抄録
窒素過剰条件下で栽培された植物は一般に病原菌に対する抵抗力が弱く、病気にかかりやすいことが古くより知られているが、そのメカニズムについては明らかではない。そこで本研究では、植物の窒素栄養条件と病原ストレス抵抗性の関係を解明する端緒として、アンモニア過剰ストレスがシクラメンの体内代謝ならびに萎凋病菌に対する罹病性に及ぼす影響について解析を行った。
播種後約10ヶ月を経た鉢植えのシクラメン(品種:バーバーク)に2段階の濃度でアンモニア処理(50ppm, 400ppm)を行い、その2日後にシクラメン萎凋病菌(Fusarium oxysporum f.sp. cyclaminis)の胞子を接種した。
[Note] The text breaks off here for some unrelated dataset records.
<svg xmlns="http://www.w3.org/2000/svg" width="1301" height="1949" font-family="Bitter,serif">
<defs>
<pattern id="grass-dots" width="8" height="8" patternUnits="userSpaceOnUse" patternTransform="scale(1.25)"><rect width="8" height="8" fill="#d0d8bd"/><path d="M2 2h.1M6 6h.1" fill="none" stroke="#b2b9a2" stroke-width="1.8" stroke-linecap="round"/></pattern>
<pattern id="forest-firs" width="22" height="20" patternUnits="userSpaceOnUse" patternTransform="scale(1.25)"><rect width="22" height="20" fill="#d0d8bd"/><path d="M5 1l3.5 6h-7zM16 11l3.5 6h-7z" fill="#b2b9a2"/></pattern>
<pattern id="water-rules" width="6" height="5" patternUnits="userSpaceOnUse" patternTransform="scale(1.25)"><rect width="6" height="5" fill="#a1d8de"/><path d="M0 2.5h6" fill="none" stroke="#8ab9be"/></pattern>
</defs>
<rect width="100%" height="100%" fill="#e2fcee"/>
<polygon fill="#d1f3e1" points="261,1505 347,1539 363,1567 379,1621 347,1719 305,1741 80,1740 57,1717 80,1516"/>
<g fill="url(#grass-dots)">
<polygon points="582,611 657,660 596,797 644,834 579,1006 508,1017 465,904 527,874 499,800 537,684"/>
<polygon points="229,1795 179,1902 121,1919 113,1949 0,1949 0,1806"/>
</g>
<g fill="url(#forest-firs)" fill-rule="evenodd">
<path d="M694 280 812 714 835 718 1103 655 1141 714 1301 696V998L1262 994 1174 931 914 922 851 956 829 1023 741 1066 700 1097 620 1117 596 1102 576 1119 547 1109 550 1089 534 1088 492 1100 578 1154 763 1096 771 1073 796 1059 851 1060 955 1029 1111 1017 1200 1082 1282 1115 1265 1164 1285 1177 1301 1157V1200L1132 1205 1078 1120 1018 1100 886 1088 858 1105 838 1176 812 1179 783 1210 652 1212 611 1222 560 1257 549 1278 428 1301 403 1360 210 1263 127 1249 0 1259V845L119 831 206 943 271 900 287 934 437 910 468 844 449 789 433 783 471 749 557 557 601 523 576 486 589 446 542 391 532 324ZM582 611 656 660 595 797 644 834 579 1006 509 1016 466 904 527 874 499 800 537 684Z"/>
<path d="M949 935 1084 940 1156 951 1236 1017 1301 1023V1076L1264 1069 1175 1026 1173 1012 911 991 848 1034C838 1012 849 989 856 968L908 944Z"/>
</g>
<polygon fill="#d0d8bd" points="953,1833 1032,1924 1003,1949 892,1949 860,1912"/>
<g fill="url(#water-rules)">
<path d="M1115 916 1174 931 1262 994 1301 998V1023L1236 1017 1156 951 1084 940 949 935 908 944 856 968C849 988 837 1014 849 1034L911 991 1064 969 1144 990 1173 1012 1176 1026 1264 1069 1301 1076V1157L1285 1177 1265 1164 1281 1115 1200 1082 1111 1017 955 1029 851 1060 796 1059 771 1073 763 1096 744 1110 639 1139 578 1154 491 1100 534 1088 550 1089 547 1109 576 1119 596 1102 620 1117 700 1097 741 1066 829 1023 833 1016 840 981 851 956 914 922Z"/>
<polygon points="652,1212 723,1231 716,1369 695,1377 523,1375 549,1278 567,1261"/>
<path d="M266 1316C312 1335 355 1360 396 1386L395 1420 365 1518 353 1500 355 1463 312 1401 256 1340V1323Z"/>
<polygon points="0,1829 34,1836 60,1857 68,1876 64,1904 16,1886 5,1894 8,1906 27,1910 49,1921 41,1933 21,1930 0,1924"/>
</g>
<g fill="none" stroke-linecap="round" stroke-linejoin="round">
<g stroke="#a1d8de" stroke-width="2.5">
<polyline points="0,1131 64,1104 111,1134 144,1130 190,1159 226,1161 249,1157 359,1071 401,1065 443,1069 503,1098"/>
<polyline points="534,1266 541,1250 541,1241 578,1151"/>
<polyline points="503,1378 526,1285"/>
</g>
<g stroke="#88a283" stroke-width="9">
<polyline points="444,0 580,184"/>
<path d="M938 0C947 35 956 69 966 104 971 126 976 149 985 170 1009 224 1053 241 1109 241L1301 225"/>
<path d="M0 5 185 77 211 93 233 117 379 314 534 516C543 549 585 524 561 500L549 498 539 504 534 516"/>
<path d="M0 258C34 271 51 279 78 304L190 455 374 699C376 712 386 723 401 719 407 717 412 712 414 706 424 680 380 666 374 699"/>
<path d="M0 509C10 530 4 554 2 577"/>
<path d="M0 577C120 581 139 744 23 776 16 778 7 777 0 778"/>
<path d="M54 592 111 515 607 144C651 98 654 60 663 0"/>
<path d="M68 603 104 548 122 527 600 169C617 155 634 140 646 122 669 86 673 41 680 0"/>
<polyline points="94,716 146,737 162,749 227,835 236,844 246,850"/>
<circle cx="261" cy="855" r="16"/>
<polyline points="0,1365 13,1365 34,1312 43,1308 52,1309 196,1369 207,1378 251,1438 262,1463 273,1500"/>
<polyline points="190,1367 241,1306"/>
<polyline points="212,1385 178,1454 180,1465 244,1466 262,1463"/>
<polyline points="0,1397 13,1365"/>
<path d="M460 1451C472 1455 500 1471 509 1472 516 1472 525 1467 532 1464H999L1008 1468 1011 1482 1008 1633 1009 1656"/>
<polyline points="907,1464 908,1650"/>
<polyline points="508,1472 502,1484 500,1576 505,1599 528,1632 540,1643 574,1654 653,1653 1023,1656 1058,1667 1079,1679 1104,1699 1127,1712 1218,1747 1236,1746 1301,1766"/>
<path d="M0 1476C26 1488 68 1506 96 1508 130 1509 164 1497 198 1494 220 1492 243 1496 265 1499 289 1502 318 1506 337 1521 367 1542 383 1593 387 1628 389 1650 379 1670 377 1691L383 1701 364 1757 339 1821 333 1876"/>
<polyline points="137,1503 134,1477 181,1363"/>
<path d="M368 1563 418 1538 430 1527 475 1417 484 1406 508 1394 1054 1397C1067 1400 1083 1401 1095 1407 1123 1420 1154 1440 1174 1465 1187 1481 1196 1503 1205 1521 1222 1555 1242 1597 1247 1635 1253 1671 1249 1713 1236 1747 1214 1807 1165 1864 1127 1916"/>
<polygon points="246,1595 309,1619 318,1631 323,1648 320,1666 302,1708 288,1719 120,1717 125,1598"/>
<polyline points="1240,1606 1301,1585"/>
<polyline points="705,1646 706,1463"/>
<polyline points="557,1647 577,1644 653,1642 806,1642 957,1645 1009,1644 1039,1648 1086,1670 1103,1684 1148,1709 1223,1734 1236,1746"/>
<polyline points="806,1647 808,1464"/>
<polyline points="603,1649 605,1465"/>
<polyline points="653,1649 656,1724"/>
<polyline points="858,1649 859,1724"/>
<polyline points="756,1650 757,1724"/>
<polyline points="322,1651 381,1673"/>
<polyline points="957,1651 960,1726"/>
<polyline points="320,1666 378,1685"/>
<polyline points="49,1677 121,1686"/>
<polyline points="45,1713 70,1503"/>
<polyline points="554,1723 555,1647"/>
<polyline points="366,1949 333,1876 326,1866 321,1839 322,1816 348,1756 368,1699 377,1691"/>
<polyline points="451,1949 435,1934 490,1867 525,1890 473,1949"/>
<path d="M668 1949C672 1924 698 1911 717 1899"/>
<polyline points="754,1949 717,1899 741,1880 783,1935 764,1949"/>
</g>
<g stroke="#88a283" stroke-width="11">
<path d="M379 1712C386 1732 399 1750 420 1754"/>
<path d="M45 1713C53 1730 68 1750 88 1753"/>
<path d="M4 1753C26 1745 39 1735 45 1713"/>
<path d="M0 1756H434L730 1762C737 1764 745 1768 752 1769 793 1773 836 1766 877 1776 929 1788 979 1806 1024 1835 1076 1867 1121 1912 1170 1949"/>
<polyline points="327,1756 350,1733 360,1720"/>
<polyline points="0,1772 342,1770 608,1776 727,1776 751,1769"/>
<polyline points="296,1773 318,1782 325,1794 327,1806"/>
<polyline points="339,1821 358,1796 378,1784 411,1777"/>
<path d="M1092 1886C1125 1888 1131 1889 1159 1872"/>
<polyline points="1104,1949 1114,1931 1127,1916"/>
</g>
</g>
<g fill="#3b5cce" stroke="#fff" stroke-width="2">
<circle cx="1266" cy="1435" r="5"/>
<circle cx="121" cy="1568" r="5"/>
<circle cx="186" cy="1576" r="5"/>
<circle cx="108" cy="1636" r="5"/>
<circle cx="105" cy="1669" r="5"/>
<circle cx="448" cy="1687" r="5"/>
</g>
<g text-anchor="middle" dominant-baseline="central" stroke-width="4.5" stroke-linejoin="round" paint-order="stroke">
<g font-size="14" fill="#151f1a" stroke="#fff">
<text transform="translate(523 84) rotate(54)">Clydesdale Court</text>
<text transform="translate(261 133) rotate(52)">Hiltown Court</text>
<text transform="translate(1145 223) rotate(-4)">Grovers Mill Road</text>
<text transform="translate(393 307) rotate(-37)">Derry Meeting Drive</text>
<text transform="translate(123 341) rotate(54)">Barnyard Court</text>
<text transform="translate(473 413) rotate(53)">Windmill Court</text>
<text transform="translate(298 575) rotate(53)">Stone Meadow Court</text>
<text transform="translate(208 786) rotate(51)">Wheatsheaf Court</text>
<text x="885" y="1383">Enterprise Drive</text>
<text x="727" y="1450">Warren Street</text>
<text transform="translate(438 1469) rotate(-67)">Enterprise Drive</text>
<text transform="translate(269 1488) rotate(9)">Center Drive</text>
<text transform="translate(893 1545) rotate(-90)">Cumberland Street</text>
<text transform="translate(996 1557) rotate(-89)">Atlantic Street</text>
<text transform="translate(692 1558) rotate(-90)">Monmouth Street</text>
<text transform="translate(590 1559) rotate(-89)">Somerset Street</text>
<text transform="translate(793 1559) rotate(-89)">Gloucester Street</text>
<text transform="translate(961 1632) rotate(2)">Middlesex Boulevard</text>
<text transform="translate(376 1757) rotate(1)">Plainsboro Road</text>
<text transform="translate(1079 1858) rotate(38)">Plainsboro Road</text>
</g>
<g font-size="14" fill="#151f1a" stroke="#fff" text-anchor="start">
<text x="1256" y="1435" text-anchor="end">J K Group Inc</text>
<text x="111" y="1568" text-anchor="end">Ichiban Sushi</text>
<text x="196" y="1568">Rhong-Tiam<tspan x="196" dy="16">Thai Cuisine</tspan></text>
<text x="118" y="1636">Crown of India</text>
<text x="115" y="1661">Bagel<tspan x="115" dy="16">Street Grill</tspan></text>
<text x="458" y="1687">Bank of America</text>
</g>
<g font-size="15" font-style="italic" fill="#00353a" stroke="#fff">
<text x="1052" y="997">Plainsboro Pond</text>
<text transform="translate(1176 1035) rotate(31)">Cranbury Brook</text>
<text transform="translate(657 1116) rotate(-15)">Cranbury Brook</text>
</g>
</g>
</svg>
接種後1週間では、いずれの区においても病徴は認められなかったが、3~4週間を経ると明らかに高アンモニア区で萎凋病が発生し、根の切片からは接種した萎凋病菌が培地上に再分離された。アンモニア処理5日後の体内成分について調べたところ、高アンモニア処理区ではストレス応答成分のサリチル酸やプトレシン濃度が上昇しており、フラボノイド系色素のアントシアニン含量は逆に著しく低下していた。また、高アンモニア処理は根および塊茎部のグルタミン含有量の上昇をもたらしたが、その集積量は菌の接種によりさらに促進されていた。